The North Face 2010 Gift Guide does a better job of driving readers to the brand's digital channels, where unlike its catalog, it does an admirable job promoting its products. The catalog's opening spread invites readers to join a sweepstakes to "Win gear for a year." Interested participants are asked to register at North Face stores or online for a chance to win. The retailer, like Patagonia, provides exotic stories and photos. Unlike Patagonia's catalog, though, the stories in North Face's book are on separate spreads than the products, so the reader is pulled away from the shopping experience as he reads. North Face's product photos pale in comparison to those on its website. Most products take up less than one inch of the page and are surrounded by six or seven other products.

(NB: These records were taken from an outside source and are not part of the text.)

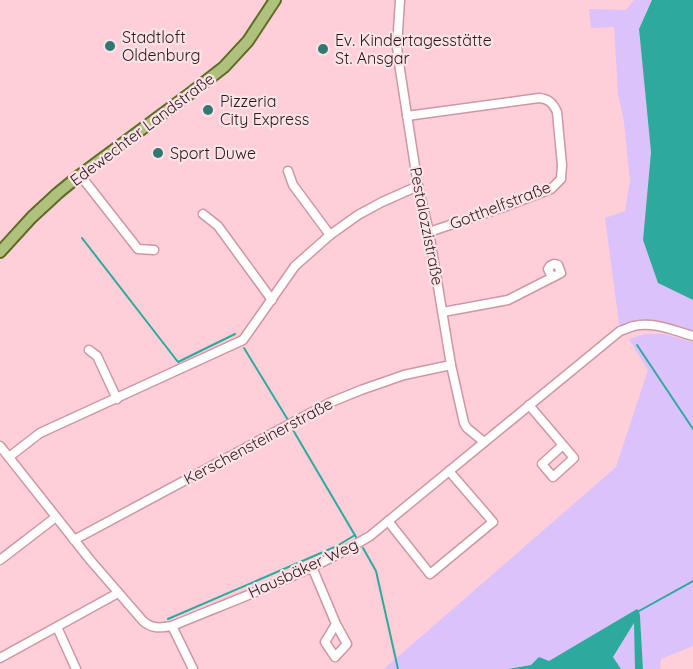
<svg xmlns="http://www.w3.org/2000/svg" width="693" height="669" viewBox="0 0 693 669" font-family="Quicksand,sans-serif">
<style>
.green{fill:#dbc2fb}
.water{fill:#2daa9d}
.lines{fill:none;stroke-linecap:round;stroke-linejoin:round}
.stream{stroke:#2daa9d;stroke-width:2}
.minor-casing{stroke:#ce97a3;stroke-width:11}
.major-casing{stroke:#5e6c24;stroke-width:14}
.minor{stroke:#fff;stroke-width:8}
.major{stroke:#aec27d;stroke-width:10}
.poi-dot{fill:#31786f;stroke:#fbe3e8;stroke-width:2}
.labels{text-anchor:middle;stroke-width:4.5;stroke-linejoin:round;paint-order:stroke}
.poi-label{font-size:16px;fill:#2d191d;stroke:#fbe3e8;text-anchor:start}
.street-label{font-size:16px;fill:#2d191d;stroke:#fbe3e8}
</style>
<rect width="100%" height="100%" fill="#fecfd9"/>
<!-- green -->
<g class="green">
<path d="M634,0H652L639,29L651,152L643,240L658,283L693,300V336L659,326L620,331L605,218L625,211L630,181L624,122L618,94L614,27L591,28L589,9L626,10Z"/>
<path d="M645,334H664L693,342V646L661,659L660,669H643L640,616L613,624L549,661L532,665L508,669H384L616,467L648,370L629,339Z"/>
<path d="M635,622V669H621L613,657Z"/>
</g>
<!-- water -->
<g class="water">
<path d="M652,0H693V300L658,283L643,240L651,152L639,29Z"/>
<path d="M637,609L639,611L640,616L643,669H635L634,623L613,657L621,669H508L531,665L539,657L549,661Z"/>
</g>
<g class="lines">
<!-- stream -->
<g class="stream">
<path d="M82,238L178,362L235,334"/>
<path d="M637,345L693,429"/>
<path d="M244,348L288,420"/>
<path d="M293,430L356,537"/>
<path d="M363,548L376,571L398,669"/>
<path d="M639,611L693,581"/>
<path d="M168,619L337,546L355,535"/>
</g>
<!-- minor casing -->
<g class="minor-casing">
<g id="minor">
<path d="M400,0L397,47L399,63L418,186L429,232L451,365L464,423L467,428L484,442"/>
<path d="M407,116L539,98C549,99 553,103 557,112L562,165L561,179L551,189L504,207L429,232"/>
<path d="M288,171L293,185L330,235"/>
<path d="M80,175L138,249L154,250"/>
<path d="M203,214L218,226L272,300"/>
<path d="M443,312L508,300L561,273L558,265L554,264L550,266L548,269L552,277"/>
<path d="M89,350L97,356L117,399"/>
<path d="M529,405L574,458L553,477L542,464L563,445"/>
<path d="M0,446L91,561L143,621C152,629 160,628 172,626C237,599 310,573 370,536L620,331C624,330 629,327 634,326C653,321 675,331 693,336"/>
<path d="M9,457L40,433L243,340L295,266L330,235L358,215L382,202L418,186"/>
<path d="M388,521L430,574L493,522L449,471"/>
<path d="M74,540L329,403L361,390L404,375L451,365"/>
<path d="M0,560L56,517"/>
<path d="M312,567L336,624L347,644L335,657L325,642L336,624"/>
<path d="M172,626L193,669"/>
<path d="M57,627L76,669"/>
<path d="M0,658L118,593"/>
</g>
</g>
<!-- major casing -->
<g class="major-casing">
<path id="major" d="M0,252L32,217L58,193L80,175L192,92L224,67L248,41L275,0"/>
</g>
<!-- minor -->
<use href="#minor" class="minor"/>
<!-- major -->
<use href="#major" class="major"/>
</g>
<!-- markers -->
<g class="poi-dot">
<circle cx="110" cy="46" r="6"/>
<circle cx="323" cy="49" r="6"/>
<circle cx="208" cy="110" r="6"/>
<circle cx="158" cy="153" r="6"/>
</g>
<g class="labels">
<!-- poi labels -->
<g class="poi-label">
<text x="122" y="43">Stadtloft<tspan x="122" dy="18">Oldenburg</tspan></text>
<text x="335" y="46">Ev. Kindertagesstätte<tspan x="335" dy="18">St. Ansgar</tspan></text>
<text x="220" y="107">Pizzeria<tspan x="220" dy="18">City Express</tspan></text>
<text x="170" y="159">Sport Duwe</text>
</g>
<!-- street labels -->
<g class="street-label">
<text transform="translate(142 129) rotate(-37)" y="6">Edewechter Landstraße</text>
<text transform="translate(500 205) rotate(-21)" y="6">Gotthelfstraße</text>
<text transform="translate(427 226) rotate(79)" y="6">Pestalozzistraße</text>
<text transform="translate(258 441) rotate(-28)" y="6">Kerschensteinerstraße</text>
<text transform="translate(303 568) rotate(-25)" y="6">Hausbäker Weg</text>
</g>
</g>
</svg>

In terms of social media marketing, Patagonia's strong customer connection indicates that it might have fewer "fans" than the North Face, but it takes the time to engage them all. The retailer has only 78,825 Facebook fans and 20,962 Twitter followers. "If Patagonia was going to a party, it would bring its two best friends," says Adam Metz, director of social business at The Pedowitz Group. "North Face would bring 100 acquaintances." North Face's Facebook and Twitter pages are jam-packed with information. As of January 25, the retailer had 768,917 Facebook fans and 24,845 Twitter followers. Unlike Patagonia, however, each conversation is posted by the company itself on its Facebook page. "Our primary focus is to get our content out," says Ketcheson. "We don't address consumer concerns in a public forum. Instead, we send private Facebook messages and Twitter direct messages."
If Patagonia upgraded its e-commerce site and adapted a more sales-driven e-mail and social marketing philosophy, it could pose a threat to other marketers in this space. The brand is more dedicated to capturing the interest of fans than direct response selling. Although The North Face could spend more time talking to its customers, it consistently offers impressive direct response opportunities alongside compelling content.